Standards, implementation, investigation, and operating rules need to be
tested before adoption. This is another important aspect. We’re already talking
about the next version of 5010, 6020; whether we’re going to recommend that or
hear from the DMSO they recommend that as the next version after 5010, or
whether it will be 6050, who knows? But in any event, those have to be tested
and evaluated and made sure that they do work.

A lot of testing is done with specific elements during the development of
the standard itself, but they become Draft Standards for Trial Use, the DSTUs,
and they need to be tested before they get adopted, that’s the point, I guess.

So funding for this effort needs to be available. We need to formalize the
emergency errata process, so yes, we have 5010 started January first. What if,
in a few months after that, we find some significant errors, or in six months
or a year, there are some changes in the health care reform that’s going to do
changes in how we do business; what if we need to change the standard, do we
need to go through a new standard process, or how to handle emergency
situations, and so we need to define that, technical flaws that need to be
fixed.

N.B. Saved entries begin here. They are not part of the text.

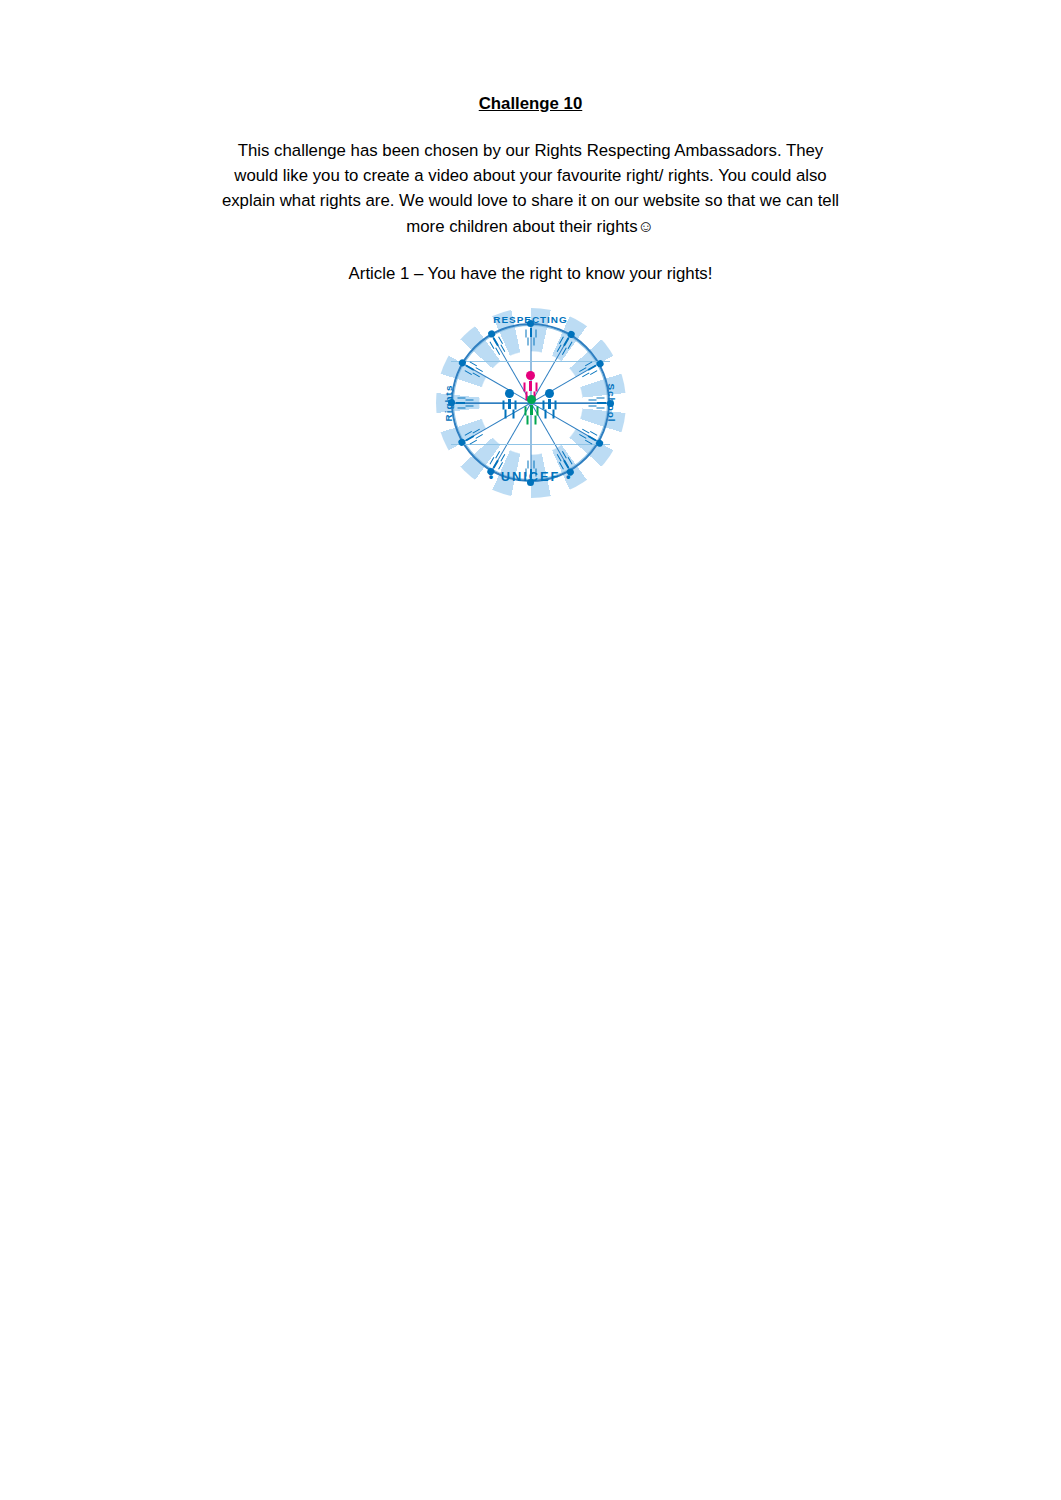Challenge 10
This challenge has been chosen by our Rights Respecting Ambassadors. They would like you to create a video about your favourite right/ rights. You could also explain what rights are. We would love to share it on our website so that we can tell more children about their rights☺
Article 1 – You have the right to know your rights!
Respecting
Rights
School
• UNICEF •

We have very limited avenue for that.

Next slide talks about the observations specific to the standard maintenance
process, so the current structure of DSMOs and members, plus the authoring
entities – we need to look at that and see whether we need to create a
different structure, what kind of structure we need, what kind of process
improvement we need to make in order to coordinate the maintenance activities
across the standard development organizations and authoring entities of
operating rules.

So we have a number of observations that need to ensure that the work of one
organization receives active input from the other organizations, and needs to
ensure that the changes that have been requested by one organization are
reviewed by all of the other organizations. Some of those are already being
done.

It was interesting that we heard, every year we hear a report from the DSMO,
and they initially reported a lot of; I mean, there were thousands of change
requests over the years. Over the years they have started to kind of
significantly slow down, or be reduced, and a lot of the change requests are
coming directly now to the standards and development organizations rather than
to the DSMO, which is okay. It’s another way to do it. But all those need to
be, then, addressed to whatever new process for maintenance we work and define.

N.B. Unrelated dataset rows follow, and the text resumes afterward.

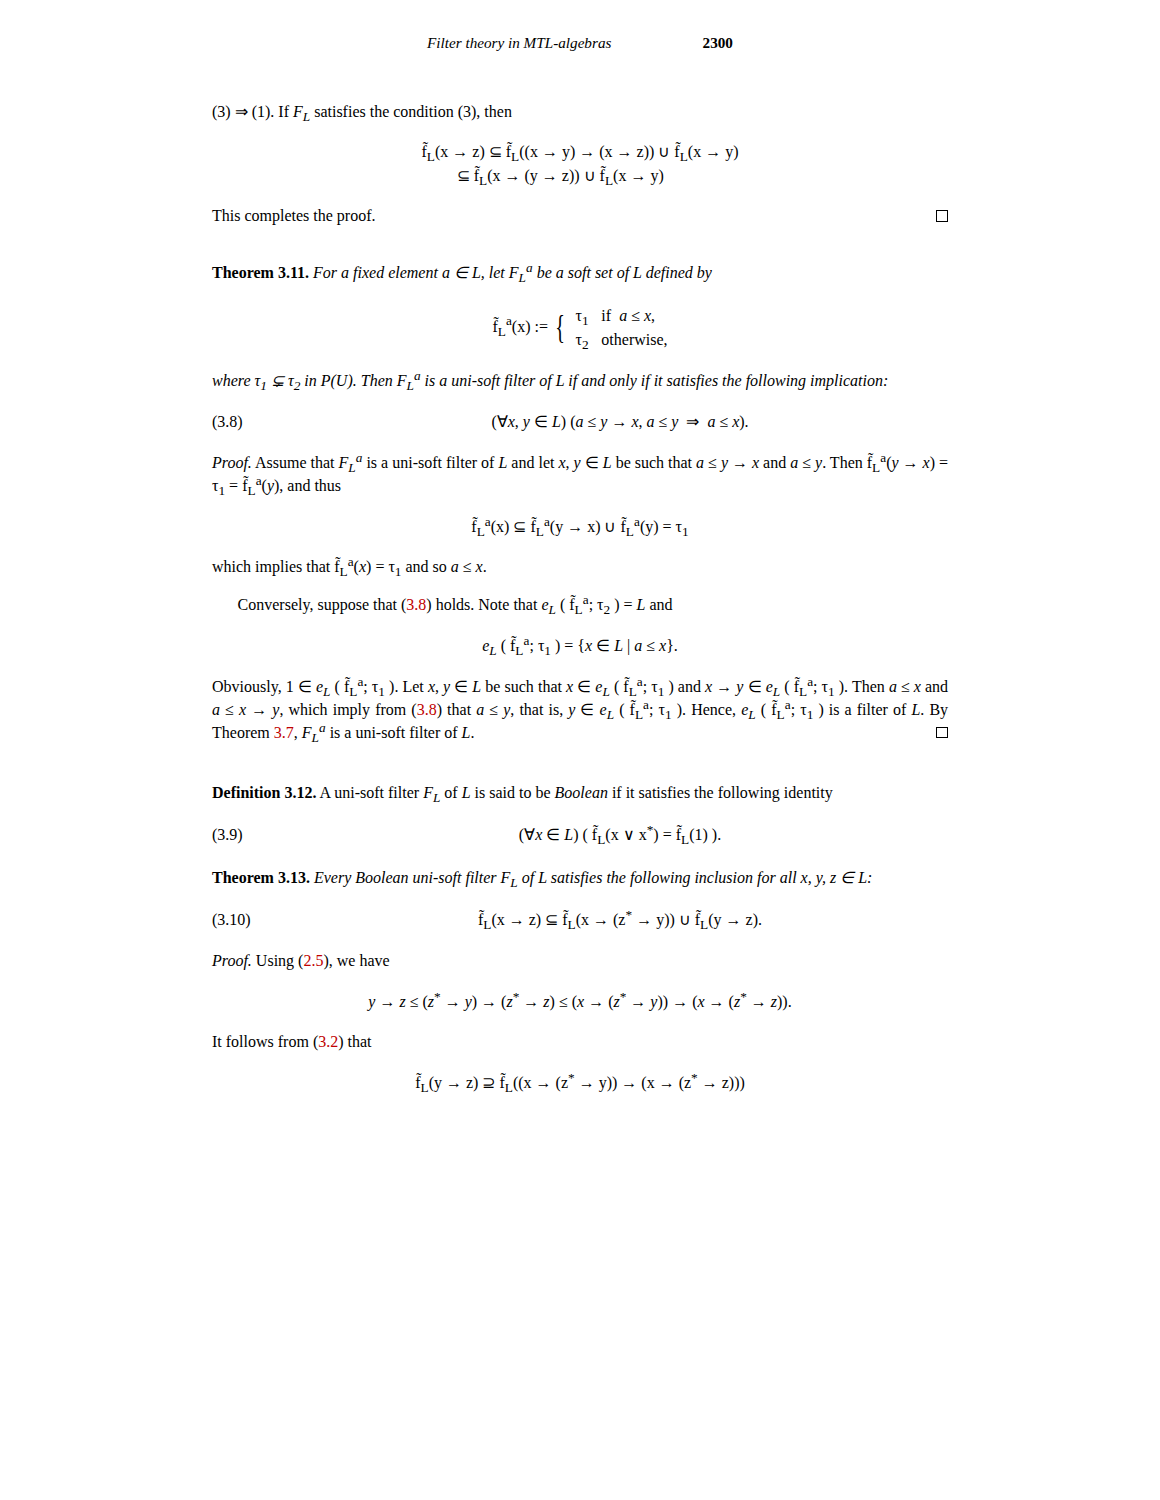Filter theory in MTL-algebras 2300
(3) ⇒ (1). If FL satisfies the condition (3), then
f̃L(x → z) ⊆ f̃L((x → y) → (x → z)) ∪ f̃L(x → y)
⊆ f̃L(x → (y → z)) ∪ f̃L(x → y)
This completes the proof.
Theorem 3.11. For a fixed element a ∈ L, let FLa be a soft set of L defined by
f̃La(x) := { τ1 if a ≤ x, τ2 otherwise,
where τ1 ⊊ τ2 in P(U). Then FLa is a uni-soft filter of L if and only if it satisfies the following implication:
(3.8) (∀x, y ∈ L) (a ≤ y → x, a ≤ y ⇒ a ≤ x).
Proof. Assume that FLa is a uni-soft filter of L and let x, y ∈ L be such that a ≤ y → x and a ≤ y. Then f̃La(y → x) = τ1 = f̃La(y), and thus
f̃La(x) ⊆ f̃La(y → x) ∪ f̃La(y) = τ1
which implies that f̃La(x) = τ1 and so a ≤ x.
Conversely, suppose that (3.8) holds. Note that eL ( f̃La; τ2 ) = L and
eL ( f̃La; τ1 ) = {x ∈ L | a ≤ x}.
Obviously, 1 ∈ eL ( f̃La; τ1 ). Let x, y ∈ L be such that x ∈ eL ( f̃La; τ1 ) and x → y ∈ eL ( f̃La; τ1 ). Then a ≤ x and a ≤ x → y, which imply from (3.8) that a ≤ y, that is, y ∈ eL ( f̃La; τ1 ). Hence, eL ( f̃La; τ1 ) is a filter of L. By Theorem 3.7, FLa is a uni-soft filter of L.
Definition 3.12. A uni-soft filter FL of L is said to be Boolean if it satisfies the following identity
(3.9) (∀x ∈ L) ( f̃L(x ∨ x*) = f̃L(1) ).
Theorem 3.13. Every Boolean uni-soft filter FL of L satisfies the following inclusion for all x, y, z ∈ L:
(3.10) f̃L(x → z) ⊆ f̃L(x → (z* → y)) ∪ f̃L(y → z).
Proof. Using (2.5), we have
y → z ≤ (z* → y) → (z* → z) ≤ (x → (z* → y)) → (x → (z* → z)).
It follows from (3.2) that
f̃L(y → z) ⊇ f̃L((x → (z* → y)) → (x → (z* → z)))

Overall, there needs to be established a transparent and understandable
coordinated process, eliminating duplicative efforts, identifying and resolving
conflicts between the standards and the operating rules, et cetera. So the next
steps – we are going to be working, and will continue to work, with the
DSMO group members, the operating rule authoring entities and industry
stakeholders to: Number one, establish this predicable time-defined process for
adopting new versions of the standard. Number two, develop modification changes
to the current process for processing and resolving change requests to the
existing standards.

Identify opportunities to improve coordination between SDOs and authoring
entities of the operating rules. Help clearly define and delineate the
difference between standards and operating rules, and identify strategies to
improve representation and participation from certain stakeholders across the
board.

So we will be holding a hearing, coming up November 18th, with
SDOs, operating rule entities and other stakeholders, to advance this process
and to come back with recommendations on how to improve them.

This time, this was a letter primarily of observations from that hearing.
Again, in November we’ll have the second hearing, and after that we expect to
have formal recommendations.

DR. CARR: Are there any questions from the committee?

MS. KLOSS: As I read that, I assumed that this discussion applied to code
sets and vocabularies as well as other kinds of standards, is that correct?

DR. SUAREZ: I think it does. Absolutely, yes, it does.

DR. CARR: Additional comments?

MS. LOHSE: Hi, Gwen Lohse from CAQH CORE. One quick comment – as we
think about, and I know we’re far from finalizing this, but as we think about
the cycle with the operating rules and the standards, I just want to figure
out, as we’re moving forward, how to recognize right now, with 4010 and 5010,
for example, in 2006, the operating rules were able to take advantage of some
of the things that weren’t mandated in the standards, like in and out of
network variances, co-pays, year-to-date deductibles. Back to your comment
about how do we get the cost out of the system, get the providers what they
need.

So as we’re thinking of these cycles, it doesn’t mean that the rules and the
standards need to necessarily be concurrent; but they can be at different
cycles that are expected cycles, but potentially not at the same time, so they
roll out at different times to take advantage of the different pieces that are
bringing value to administrative simplification.

I just want us to be thoughtful of that, as to what is the end goal, and do
we need to continue to roll out at the same time, or is there a value to roll
out at different times, so we’re looking at what has the biggest impact, and
then tracking it and then updating, so we’re very much supportive of
contributing to this going on, but I want to just make that quick comment.
Thank you.

DR. CARR: Larry, did you have a comment?

DR. GREEN: I’m not sure it’s a very helpful one, but I wanted to ask a
question – when I read this report, and I hear Blackford and Paul’s
comments about measurement development, it seems to me that there’s a lot of
parallel issues here, about how you establish a standard or a measure, the
process of development, how you get it implemented – am I not paying
attention here, or are we not basically trying to manage change here?
Blackford, help me out here. Tell me to quit thinking about this.

DR. MIDDLETON: No, keep thinking please. I guess – I apologize, I had
to slip out of the room for a moment – but obviously, following along the
administrative simplification and HIPAA sort of provisions and extending and
enhancing standards used for transactions obviously – critical, the
measurement issue, I think, applies across the board, whether it’s in a
transaction framework or a quality assessment framework, there certainly will
be common themes across both. But Larry, I’m missing, sort of, maybe the core
of your question. Is there quality assessment to be done in transactions?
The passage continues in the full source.